**Task requirements:** Take the lines below beginning at the line that has "right eye: (439, 225)" and stopping after the line that has "right back paw: (367, 632)", and print them exactly as they are, with no other lines.

START Material supplied

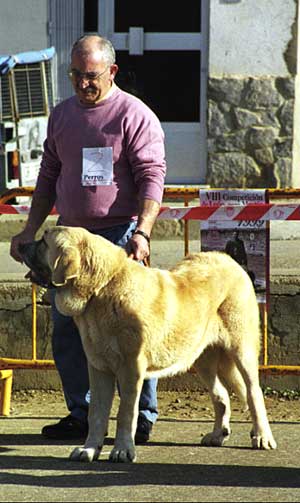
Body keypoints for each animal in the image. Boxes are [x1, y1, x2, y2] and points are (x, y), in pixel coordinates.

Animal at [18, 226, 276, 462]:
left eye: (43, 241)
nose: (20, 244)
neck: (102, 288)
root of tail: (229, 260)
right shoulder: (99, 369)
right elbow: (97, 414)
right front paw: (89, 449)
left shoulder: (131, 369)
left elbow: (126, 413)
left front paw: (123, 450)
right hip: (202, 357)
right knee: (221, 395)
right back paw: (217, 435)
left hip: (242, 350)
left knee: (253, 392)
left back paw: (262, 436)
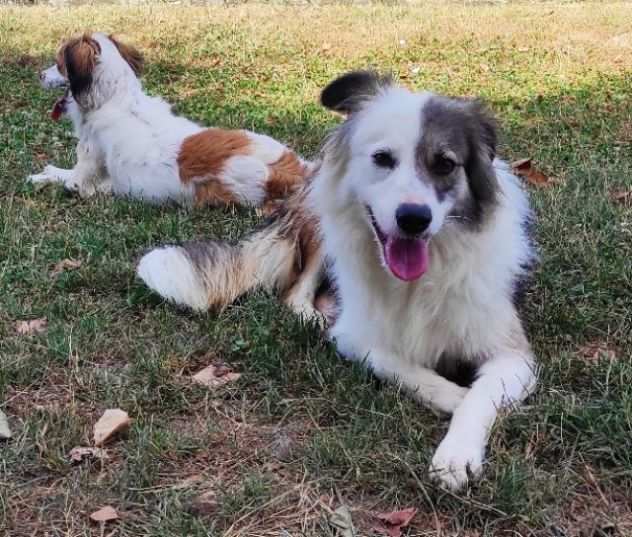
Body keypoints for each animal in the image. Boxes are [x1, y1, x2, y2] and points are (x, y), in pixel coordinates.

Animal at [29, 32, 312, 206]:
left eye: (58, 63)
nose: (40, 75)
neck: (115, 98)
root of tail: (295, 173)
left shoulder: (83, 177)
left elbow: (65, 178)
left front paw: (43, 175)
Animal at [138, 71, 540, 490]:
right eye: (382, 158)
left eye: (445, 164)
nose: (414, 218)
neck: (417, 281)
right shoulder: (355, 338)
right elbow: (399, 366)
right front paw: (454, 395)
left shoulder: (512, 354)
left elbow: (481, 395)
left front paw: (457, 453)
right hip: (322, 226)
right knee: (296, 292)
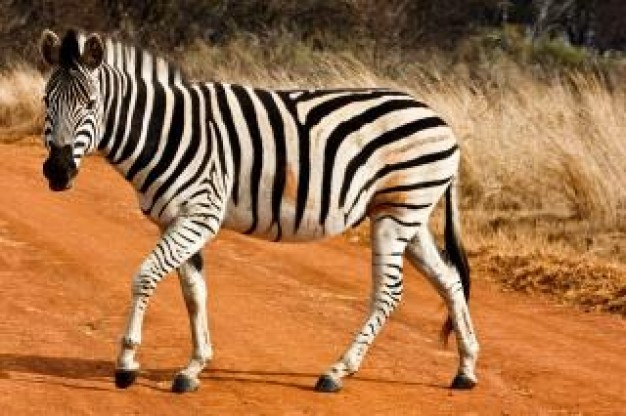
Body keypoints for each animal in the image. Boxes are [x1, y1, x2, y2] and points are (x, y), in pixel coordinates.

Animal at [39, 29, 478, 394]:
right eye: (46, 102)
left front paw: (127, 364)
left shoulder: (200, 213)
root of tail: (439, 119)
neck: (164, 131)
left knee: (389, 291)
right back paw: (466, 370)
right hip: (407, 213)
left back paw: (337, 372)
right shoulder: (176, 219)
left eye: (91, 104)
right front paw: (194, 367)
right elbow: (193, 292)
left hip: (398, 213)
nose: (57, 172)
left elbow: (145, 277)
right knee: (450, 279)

END Material supplied
START Material supplied

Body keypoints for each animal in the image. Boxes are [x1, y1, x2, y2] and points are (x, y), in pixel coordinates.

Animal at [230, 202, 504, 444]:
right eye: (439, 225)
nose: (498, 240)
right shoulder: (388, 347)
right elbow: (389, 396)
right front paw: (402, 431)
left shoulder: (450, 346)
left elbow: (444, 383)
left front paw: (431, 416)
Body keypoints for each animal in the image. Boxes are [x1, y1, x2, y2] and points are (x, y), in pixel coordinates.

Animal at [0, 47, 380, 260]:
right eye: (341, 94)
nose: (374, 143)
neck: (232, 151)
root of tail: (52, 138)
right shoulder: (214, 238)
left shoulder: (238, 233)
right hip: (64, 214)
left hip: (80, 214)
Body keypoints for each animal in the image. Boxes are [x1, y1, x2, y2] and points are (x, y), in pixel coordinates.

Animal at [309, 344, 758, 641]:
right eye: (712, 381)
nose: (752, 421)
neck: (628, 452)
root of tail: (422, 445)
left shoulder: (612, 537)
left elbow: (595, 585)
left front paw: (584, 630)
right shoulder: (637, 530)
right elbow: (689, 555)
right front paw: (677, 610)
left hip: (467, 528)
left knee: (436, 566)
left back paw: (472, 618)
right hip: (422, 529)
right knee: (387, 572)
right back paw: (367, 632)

END Material supplied
START Material supplied

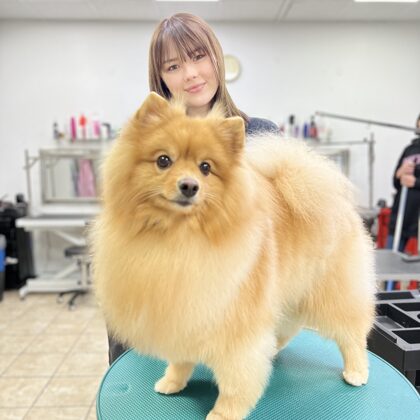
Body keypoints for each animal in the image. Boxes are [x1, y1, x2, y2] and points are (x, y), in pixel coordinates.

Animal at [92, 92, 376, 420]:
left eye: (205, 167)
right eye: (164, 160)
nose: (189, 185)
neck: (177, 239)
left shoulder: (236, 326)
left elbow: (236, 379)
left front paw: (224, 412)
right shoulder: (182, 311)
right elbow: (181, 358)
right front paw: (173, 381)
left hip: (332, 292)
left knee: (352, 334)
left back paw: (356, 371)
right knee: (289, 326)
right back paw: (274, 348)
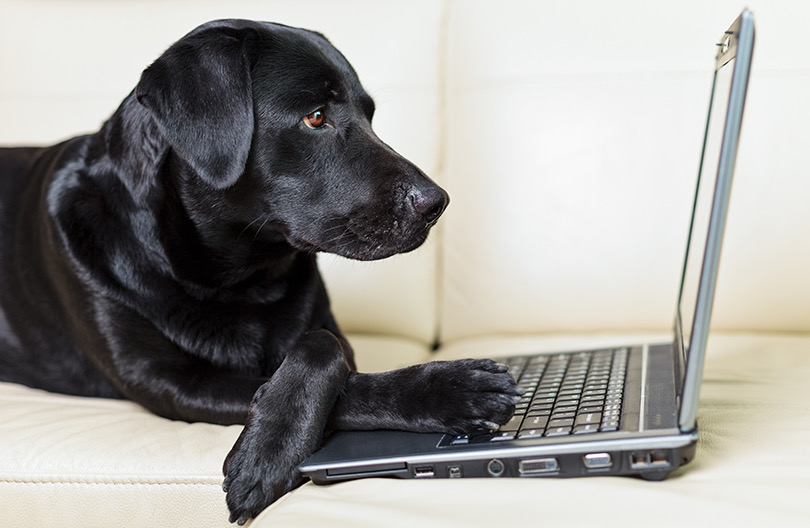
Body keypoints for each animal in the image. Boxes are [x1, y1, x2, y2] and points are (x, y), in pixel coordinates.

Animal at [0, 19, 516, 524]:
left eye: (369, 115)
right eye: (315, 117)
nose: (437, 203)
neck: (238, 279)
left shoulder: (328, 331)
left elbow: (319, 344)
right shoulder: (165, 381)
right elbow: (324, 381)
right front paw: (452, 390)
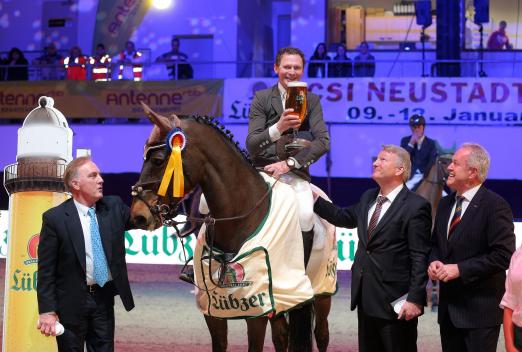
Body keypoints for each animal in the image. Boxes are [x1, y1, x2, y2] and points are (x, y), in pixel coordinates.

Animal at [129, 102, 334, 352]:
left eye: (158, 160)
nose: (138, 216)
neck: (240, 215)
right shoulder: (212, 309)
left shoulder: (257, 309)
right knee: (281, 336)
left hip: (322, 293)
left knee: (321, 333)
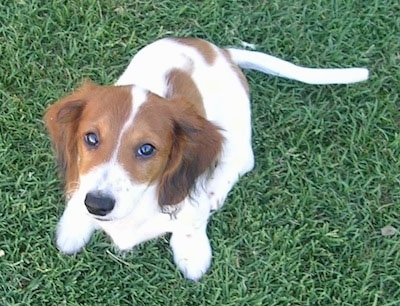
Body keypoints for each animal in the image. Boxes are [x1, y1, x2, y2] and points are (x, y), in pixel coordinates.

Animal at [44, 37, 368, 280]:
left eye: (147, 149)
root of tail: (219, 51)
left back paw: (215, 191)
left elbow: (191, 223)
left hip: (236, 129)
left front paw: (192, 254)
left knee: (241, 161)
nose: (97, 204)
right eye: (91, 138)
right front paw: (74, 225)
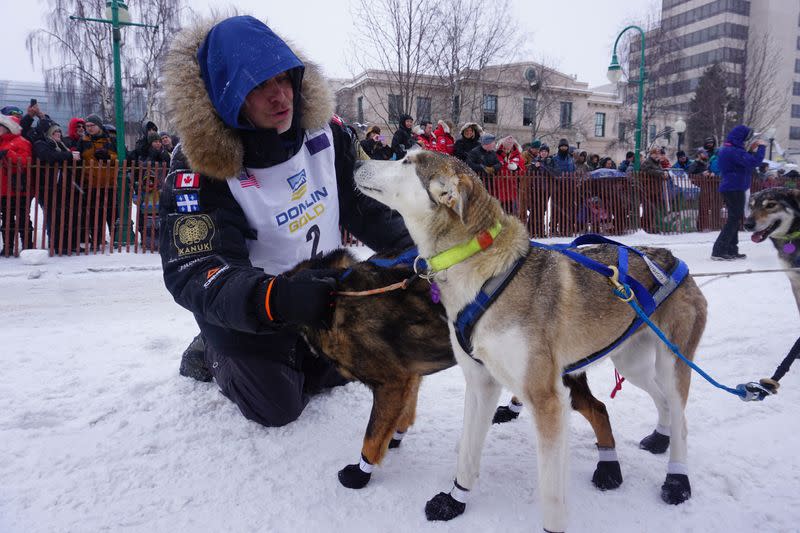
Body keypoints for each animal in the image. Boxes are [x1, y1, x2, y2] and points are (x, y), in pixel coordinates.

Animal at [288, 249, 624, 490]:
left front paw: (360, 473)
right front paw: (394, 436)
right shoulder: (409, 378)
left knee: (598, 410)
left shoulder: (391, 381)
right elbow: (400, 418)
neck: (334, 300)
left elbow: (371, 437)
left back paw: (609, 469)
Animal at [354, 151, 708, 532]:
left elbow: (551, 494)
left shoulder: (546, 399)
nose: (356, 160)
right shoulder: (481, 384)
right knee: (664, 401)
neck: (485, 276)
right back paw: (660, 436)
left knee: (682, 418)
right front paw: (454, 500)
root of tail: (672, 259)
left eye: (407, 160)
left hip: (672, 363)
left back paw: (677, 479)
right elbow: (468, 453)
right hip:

END Material supplied

**Written response:**
right eye: (439, 225)
nose: (498, 240)
right shoulder: (388, 347)
right elbow: (389, 396)
right front paw: (402, 431)
left shoulder: (450, 346)
left elbow: (444, 383)
left front paw: (431, 416)
Body keypoints for each animal in the image. Boxes are [x1, y1, x2, y2] and points are (x, y), in pixel coordinates.

Animal at [0, 47, 380, 260]:
right eye: (341, 94)
nose: (374, 143)
neck: (232, 151)
root of tail: (52, 138)
right shoulder: (214, 238)
left shoulder: (238, 233)
right hip: (64, 214)
left hip: (80, 214)
Body keypoints for each animal in the image. Boxes are [x1, y1, x2, y2] and points are (x, y), in pixel coordinates.

Animal at [309, 344, 758, 641]:
right eye: (712, 381)
nose: (752, 421)
neck: (628, 452)
root of tail: (422, 445)
left shoulder: (612, 537)
left elbow: (595, 585)
left front paw: (584, 630)
right shoulder: (637, 530)
right elbow: (689, 555)
right front paw: (677, 610)
left hip: (467, 528)
left knee: (436, 566)
left back paw: (472, 618)
right hip: (422, 529)
right knee: (387, 572)
right back paw: (367, 632)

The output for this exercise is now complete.